松本市現場作業員懲戒免職事件(東京高判平21・10・8) 市職員が休日の酒気帯び運転で検挙され懲戒免職に 処分は社会通念に反しない
市職員が休日に酒気帯び運転で検挙され懲戒免職となったため取消しを求めた事案の控訴審。東京高裁は、一審同様、飲酒濃度に加え、住宅街を運転するなど危険性が低いとはいえないこと、社会的非難の高まりを受けて厳罰で臨むことを周知しており、処分が社会通念に反するとはいえないこと等から、事故は伴わなくても裁量権の逸脱、濫用はないとして請求を棄却した。
厳罰で臨むと周知 事故を伴わないが
筆者:弁護士 石井 妙子(経営法曹会議)
事案の概要
Y市の職員であるXは、平成19年7月の土曜日の夜、友人らとソフトバレーボールの練習をするために自動車を運転して出かけ、練習後、急遽行うことになった飲み会のために自動車で移動した。午前1時ころまでビール中ジョッキ1杯、焼酎グラス4杯ほど飲酒した後、運転代行を利用して帰宅したが、自宅から約700メートルのところにあるコンビニで代行車両を帰して自ら運転して自宅に向かう途中、追尾してきた自動車の警察官に検挙され、呼気1リットルにつき0.3ミリグラムのアルコールが検出された。なお、Xはそれまでの違反による点数の累積もあり、免許取消しの行政処分を受け、罰金20万円を納付した。
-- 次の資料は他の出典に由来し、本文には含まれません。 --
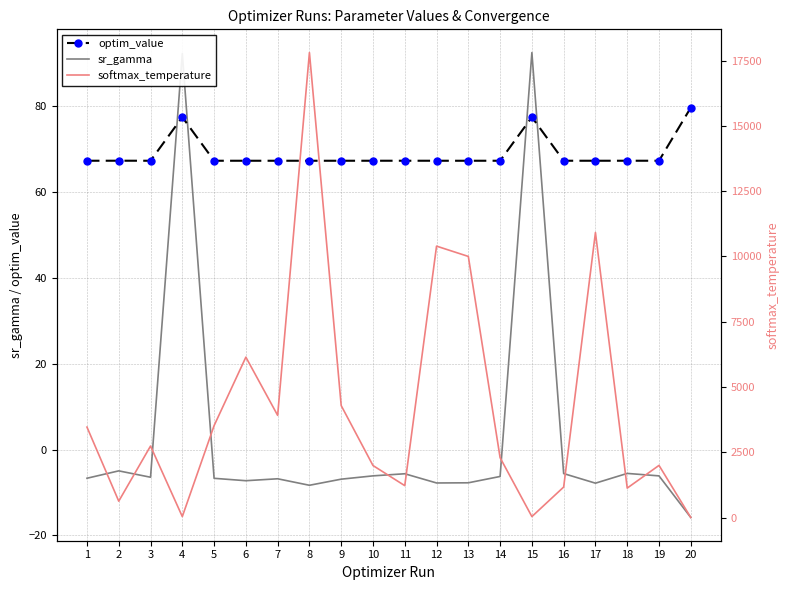

What is the sum of the sr_gamma values at 12 and 11?

-13.4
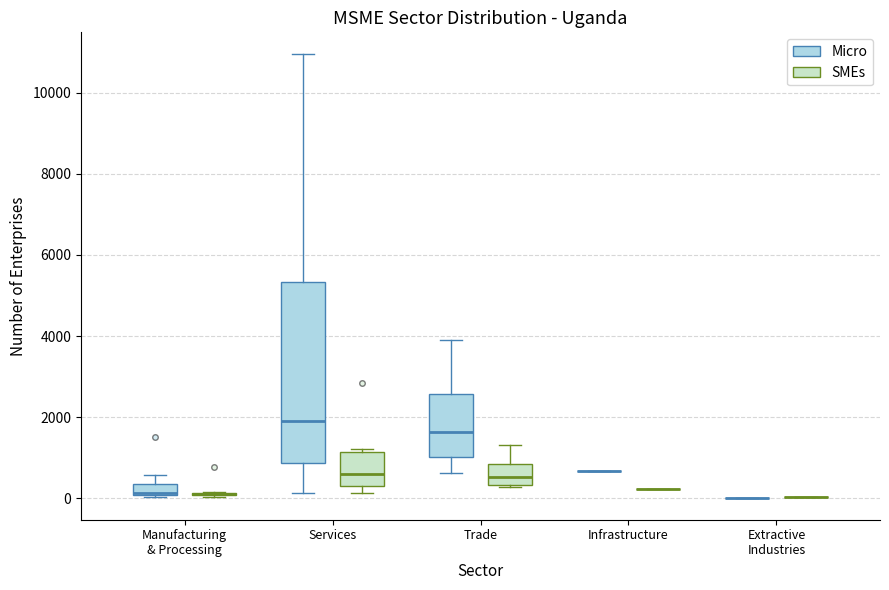

Comparing the boxes themselves (not the whiskers), which one is the tallest?

Services (Micro)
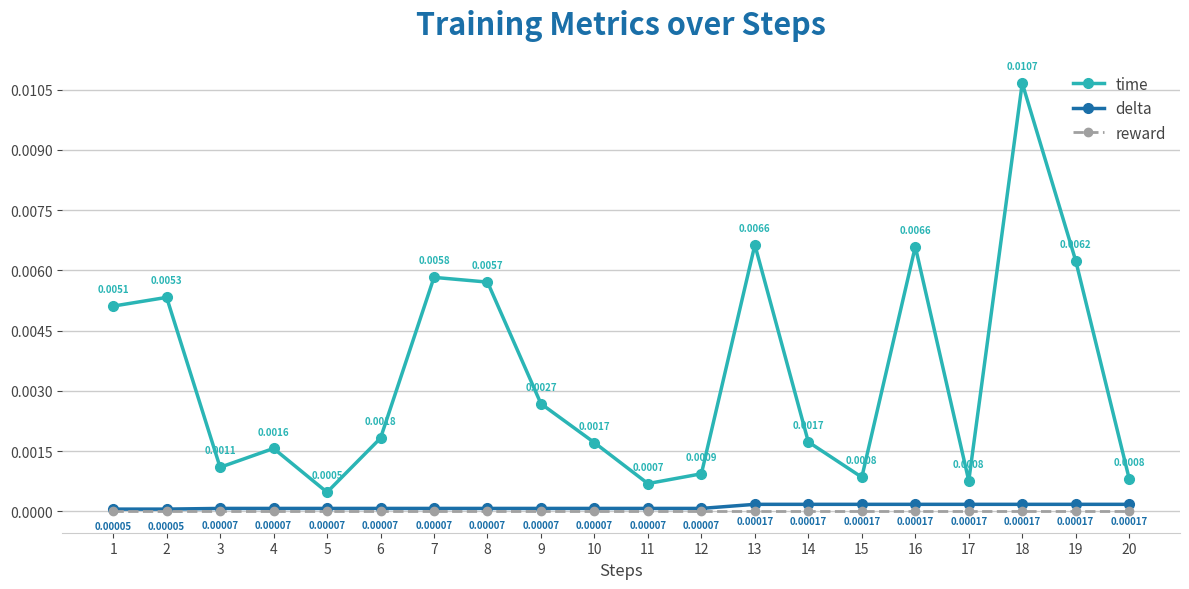

Which series has the widest spread of values?

time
市の職員懲戒処分の指針は、飲酒運転の厳罰化傾向を背景に平成19年1月に改正され、酒気帯び運転をした職員の標準的な処分量定は、免職または停職とされた。Y市は、Xを懲戒免職とし、Xは、処分の取消しを求めて提訴した。一審(長野地判平21・3・27)が、処分は裁量権を濫用したものとは認められないとしてXの請求を棄却したため、Xが控訴した。